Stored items
◆ ◆ ◆ ◆
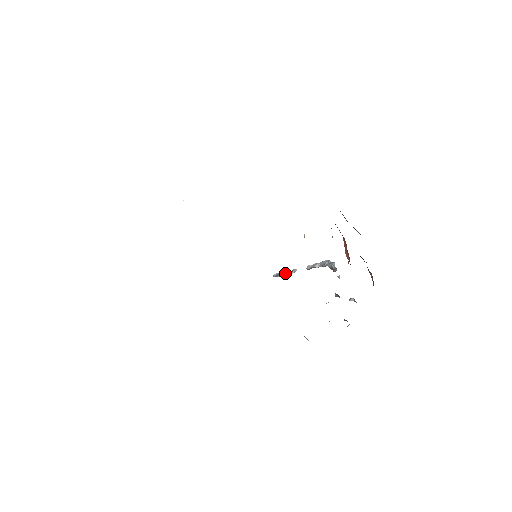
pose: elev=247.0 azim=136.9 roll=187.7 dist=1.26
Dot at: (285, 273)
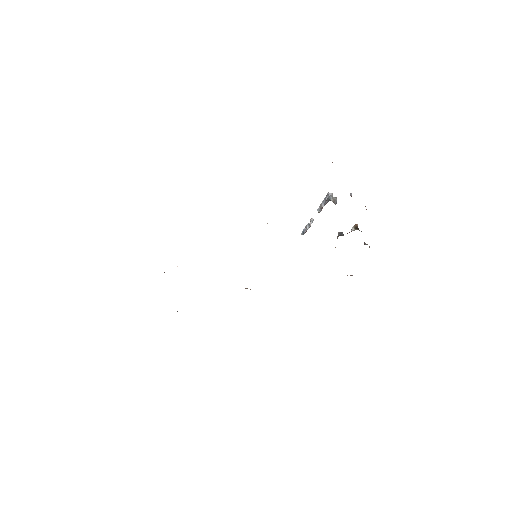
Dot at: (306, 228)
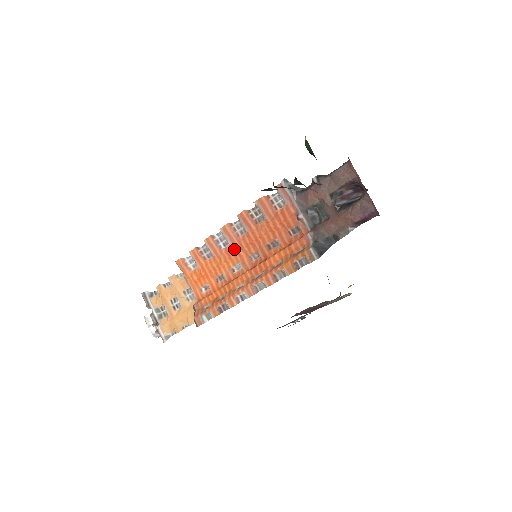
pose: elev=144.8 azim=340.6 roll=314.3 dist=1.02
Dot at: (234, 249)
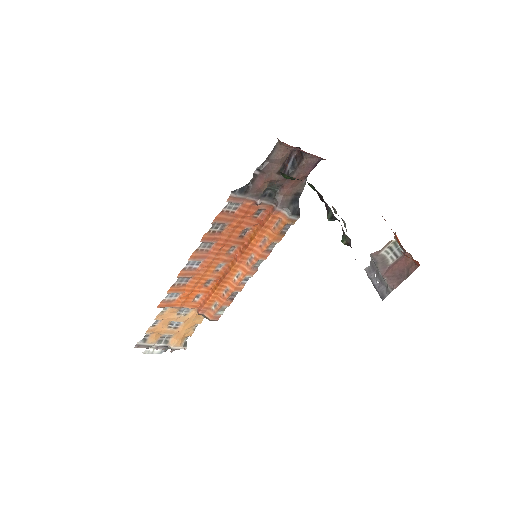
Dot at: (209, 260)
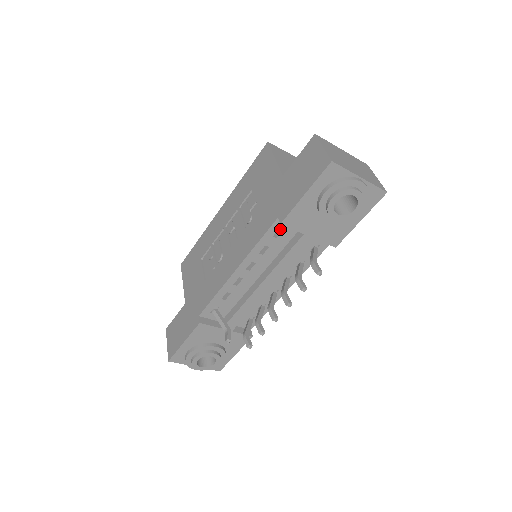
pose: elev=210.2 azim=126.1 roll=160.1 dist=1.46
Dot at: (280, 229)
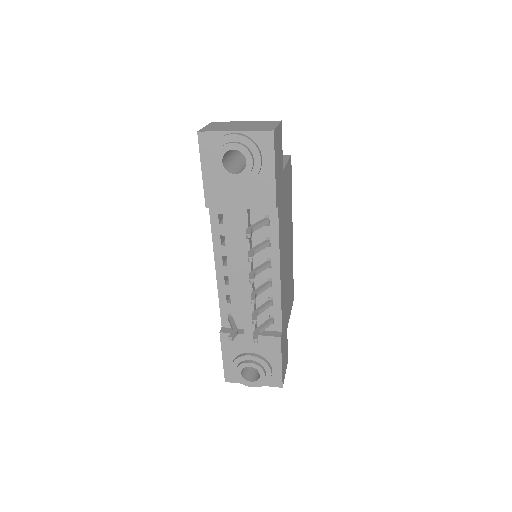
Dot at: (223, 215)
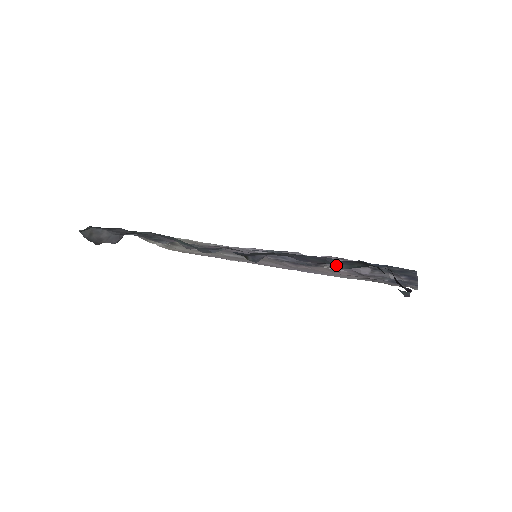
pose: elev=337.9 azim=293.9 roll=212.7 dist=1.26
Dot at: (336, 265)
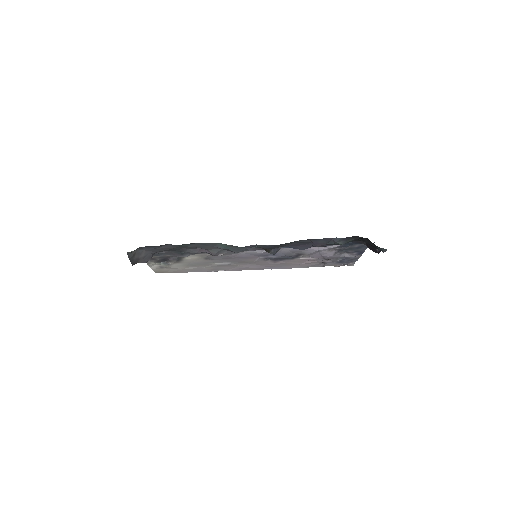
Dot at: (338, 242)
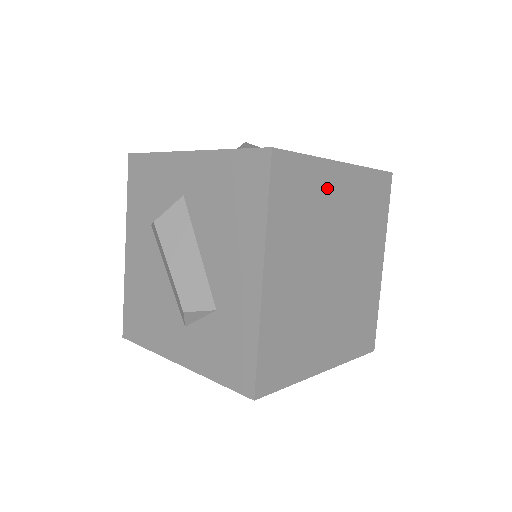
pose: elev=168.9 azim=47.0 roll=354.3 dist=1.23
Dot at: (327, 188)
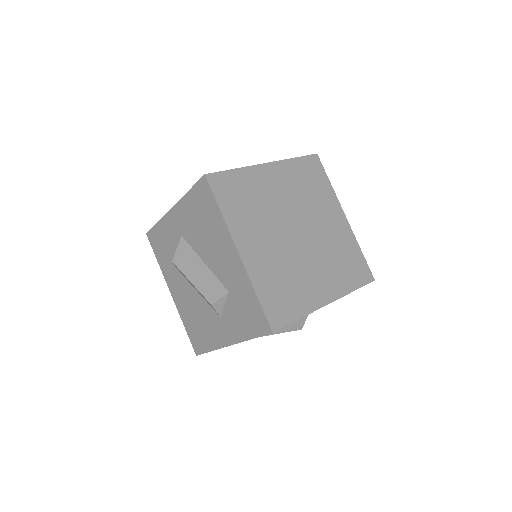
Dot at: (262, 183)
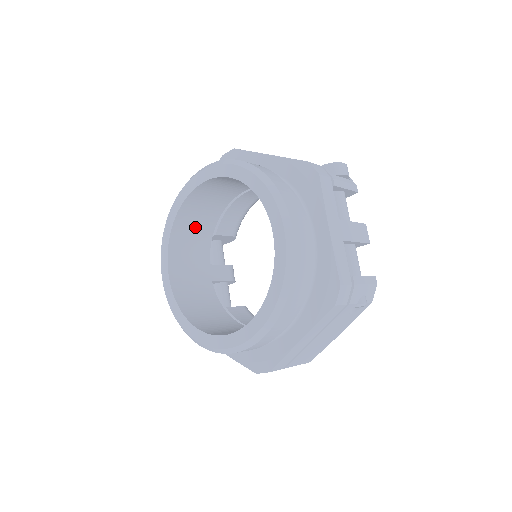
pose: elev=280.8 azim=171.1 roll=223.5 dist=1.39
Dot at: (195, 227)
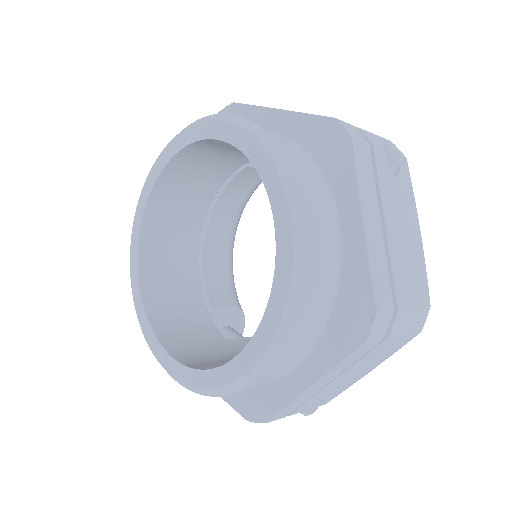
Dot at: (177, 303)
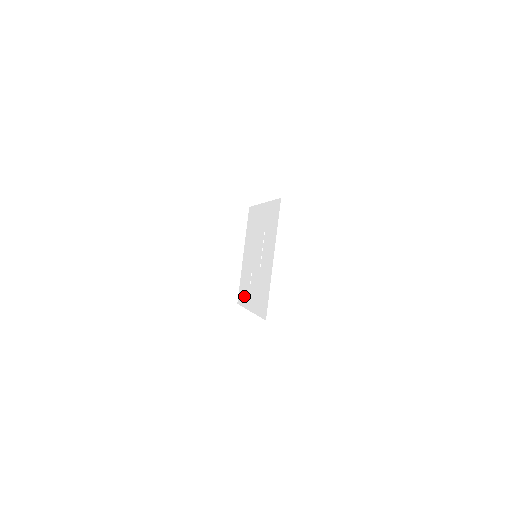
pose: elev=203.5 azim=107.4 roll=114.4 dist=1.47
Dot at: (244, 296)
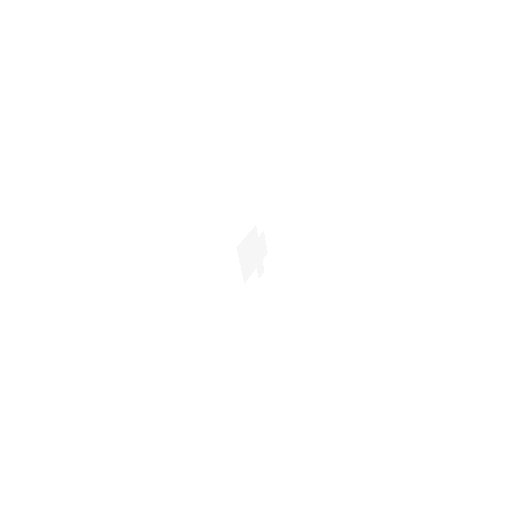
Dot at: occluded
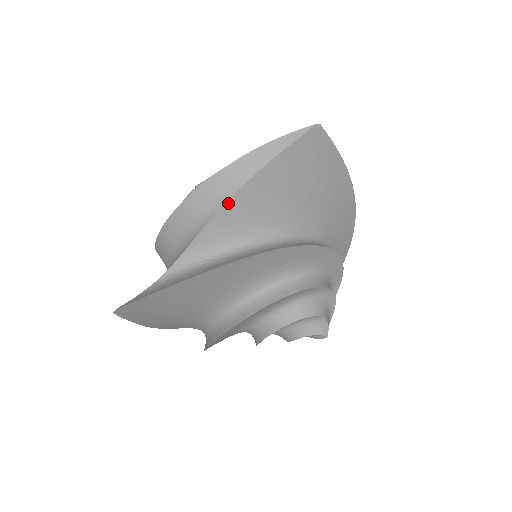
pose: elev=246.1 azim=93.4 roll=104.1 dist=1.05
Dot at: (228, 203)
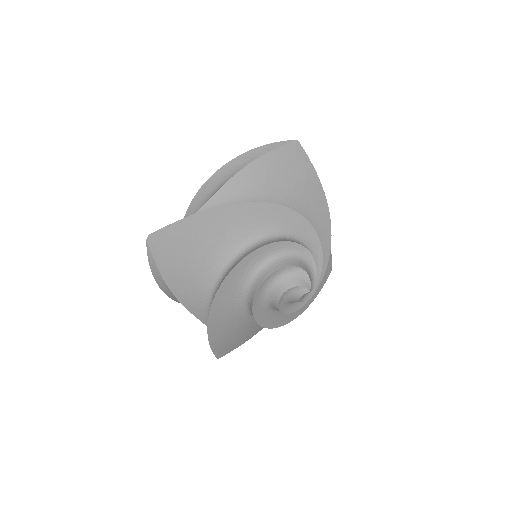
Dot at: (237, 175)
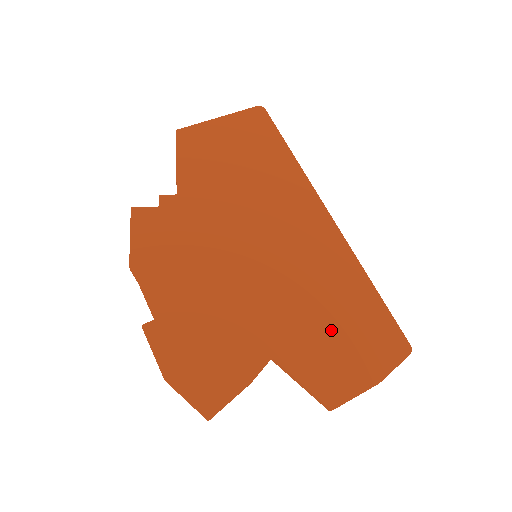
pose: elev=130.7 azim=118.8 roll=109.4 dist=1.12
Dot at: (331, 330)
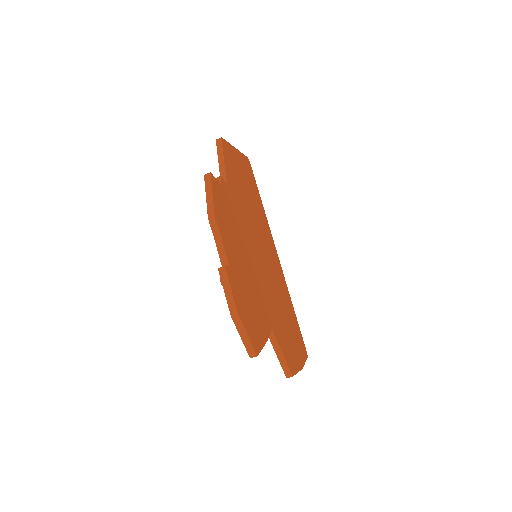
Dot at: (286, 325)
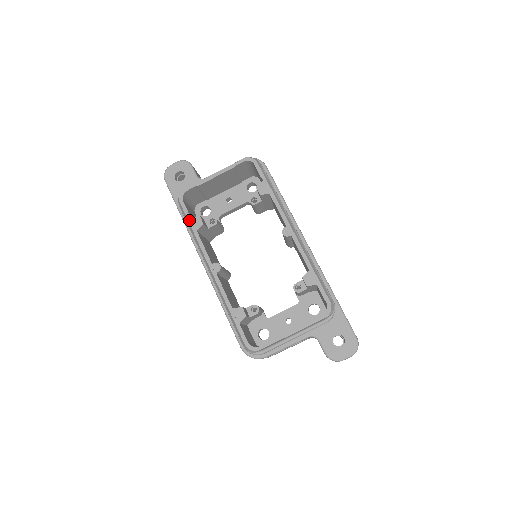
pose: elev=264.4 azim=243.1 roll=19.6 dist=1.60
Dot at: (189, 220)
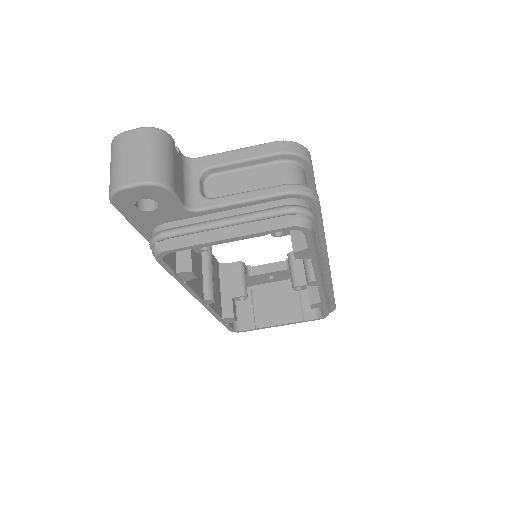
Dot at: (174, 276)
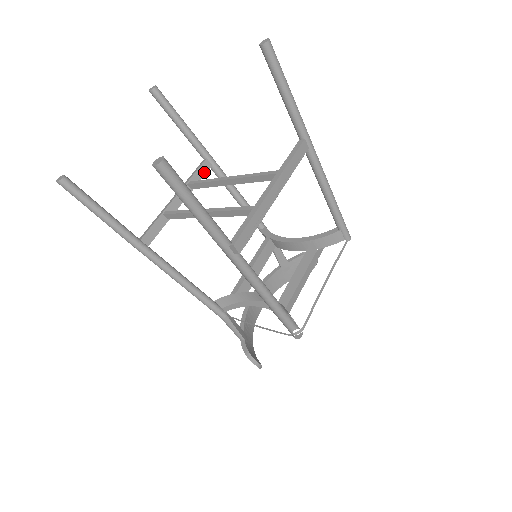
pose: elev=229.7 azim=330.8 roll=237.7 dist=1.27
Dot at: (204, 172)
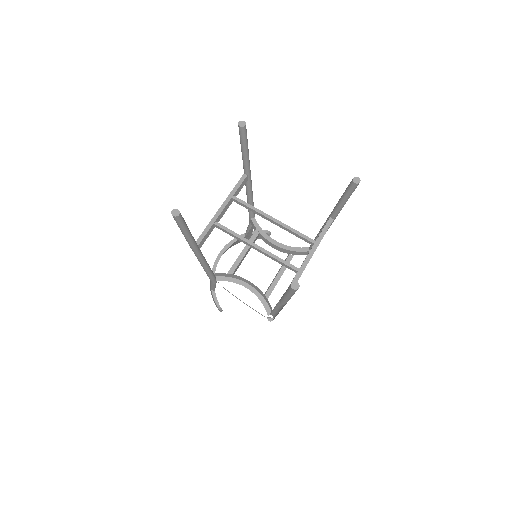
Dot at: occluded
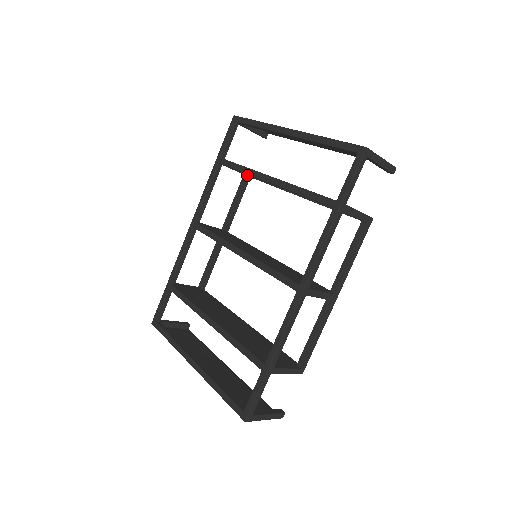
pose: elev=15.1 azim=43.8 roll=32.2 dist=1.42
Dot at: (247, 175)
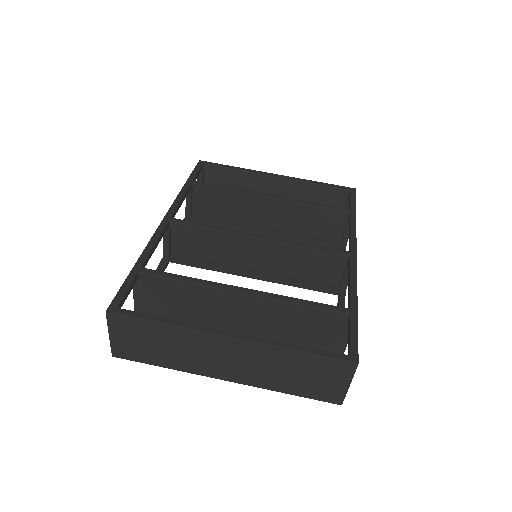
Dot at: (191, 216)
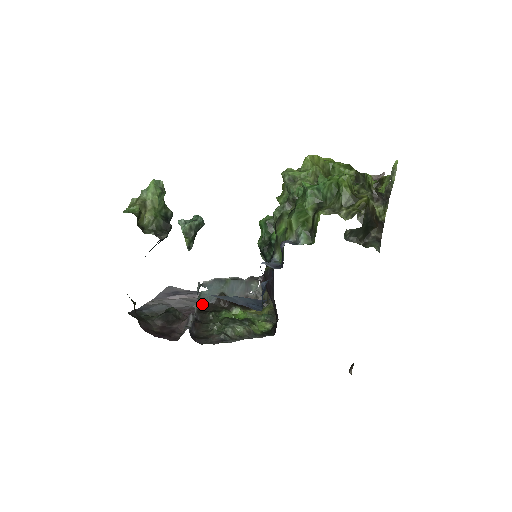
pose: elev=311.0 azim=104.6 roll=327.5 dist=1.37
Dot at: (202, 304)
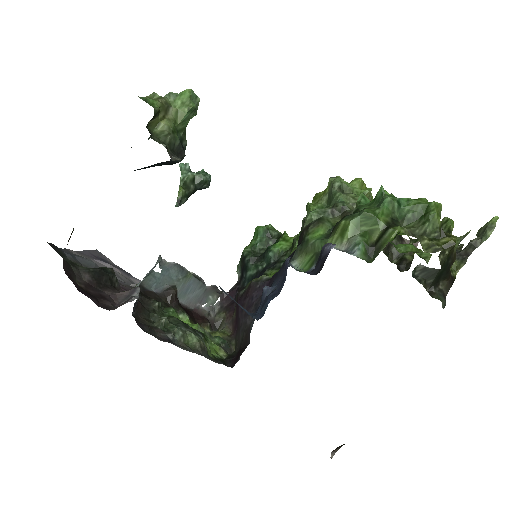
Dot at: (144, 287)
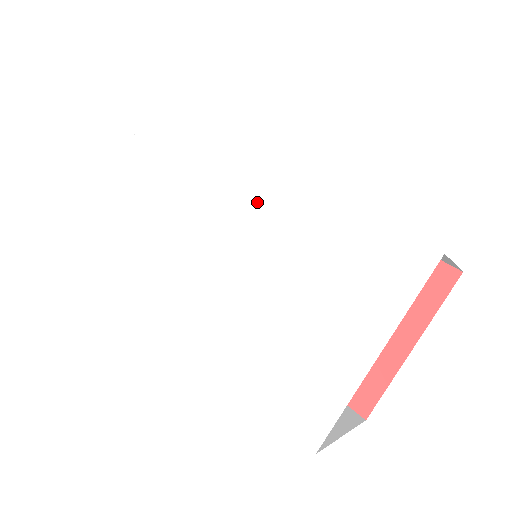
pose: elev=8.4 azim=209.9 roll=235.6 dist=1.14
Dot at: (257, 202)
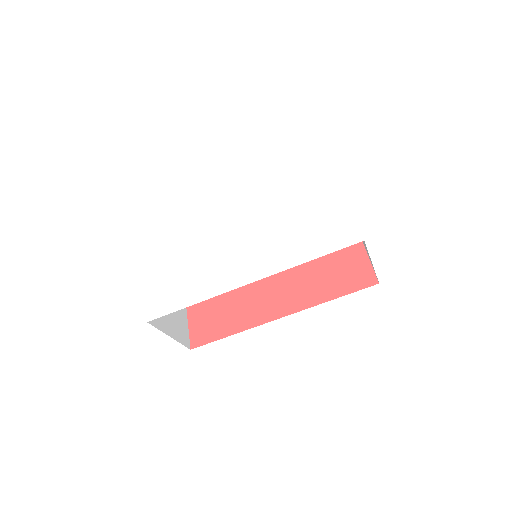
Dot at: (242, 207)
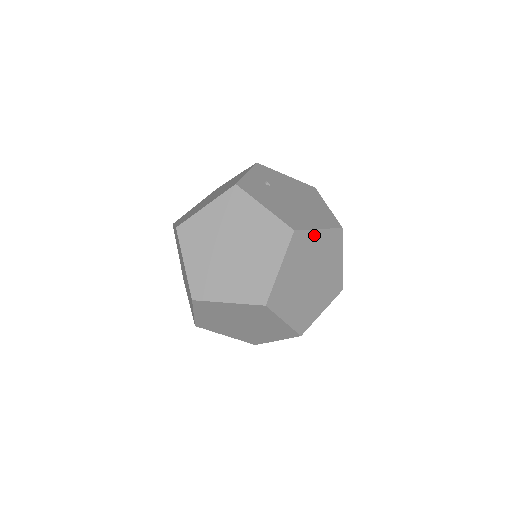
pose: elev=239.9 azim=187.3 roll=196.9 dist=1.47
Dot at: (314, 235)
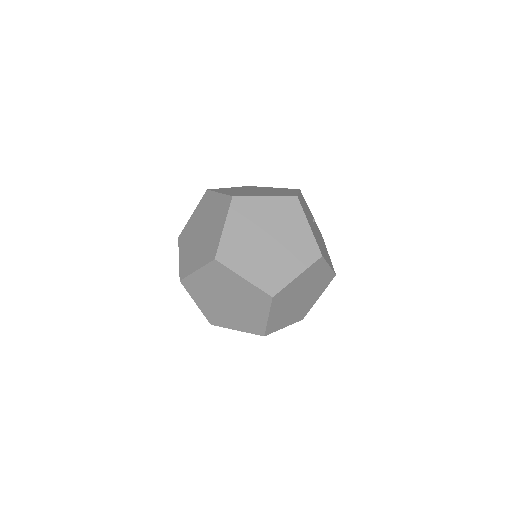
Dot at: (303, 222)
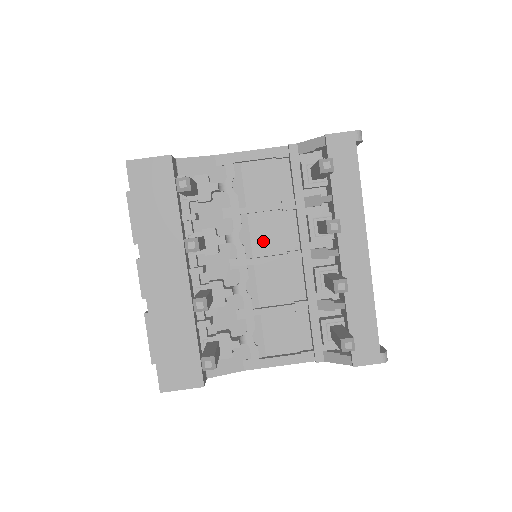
◆ ◆ ◆ ◆
Arrange every line of the data above as a JSON list of strings, one string per line, with blank lines omitted. Leave the pictures out.

[
  "pose: elev=247.0 azim=136.9 roll=187.7 dist=1.26",
  "Dot at: (285, 273)",
  "Dot at: (306, 228)",
  "pose: elev=144.8 azim=340.6 roll=314.3 dist=1.02",
  "Dot at: (234, 249)",
  "Dot at: (209, 260)",
  "pose: elev=210.2 azim=126.1 roll=160.1 dist=1.46",
  "Dot at: (280, 229)",
  "Dot at: (223, 215)",
  "pose: elev=337.9 azim=293.9 roll=212.7 dist=1.26",
  "Dot at: (336, 265)",
  "Dot at: (338, 242)",
  "pose: elev=168.9 azim=47.0 roll=354.3 dist=1.23",
  "Dot at: (327, 188)",
  "Dot at: (262, 183)",
  "pose: elev=280.8 azim=171.1 roll=223.5 dist=1.39",
  "Dot at: (195, 227)",
  "Dot at: (177, 303)",
  "pose: elev=203.5 azim=107.4 roll=114.4 dist=1.47",
  "Dot at: (244, 296)",
  "Dot at: occluded",
  "pose: elev=246.1 azim=93.4 roll=104.1 dist=1.05",
  "Dot at: (228, 203)",
  "Dot at: (237, 175)",
  "pose: elev=130.7 azim=118.8 roll=109.4 dist=1.12",
  "Dot at: (331, 330)",
  "Dot at: (286, 325)",
  "pose: elev=264.4 azim=243.1 roll=19.6 dist=1.60",
  "Dot at: (189, 220)",
  "Dot at: (174, 276)",
  "pose: elev=229.7 azim=330.8 roll=237.7 dist=1.27",
  "Dot at: (204, 172)",
  "Dot at: occluded",
  "pose: elev=15.1 azim=43.8 roll=32.2 dist=1.42",
  "Dot at: (247, 175)",
  "Dot at: (191, 216)",
  "pose: elev=311.0 azim=104.6 roll=327.5 dist=1.37",
  "Dot at: (202, 304)",
  "Dot at: (144, 287)",
  "pose: elev=8.4 azim=209.9 roll=235.6 dist=1.14",
  "Dot at: (257, 202)",
  "Dot at: (242, 207)",
  "pose: elev=239.9 azim=187.3 roll=196.9 dist=1.47",
  "Dot at: (314, 235)",
  "Dot at: (303, 222)"
]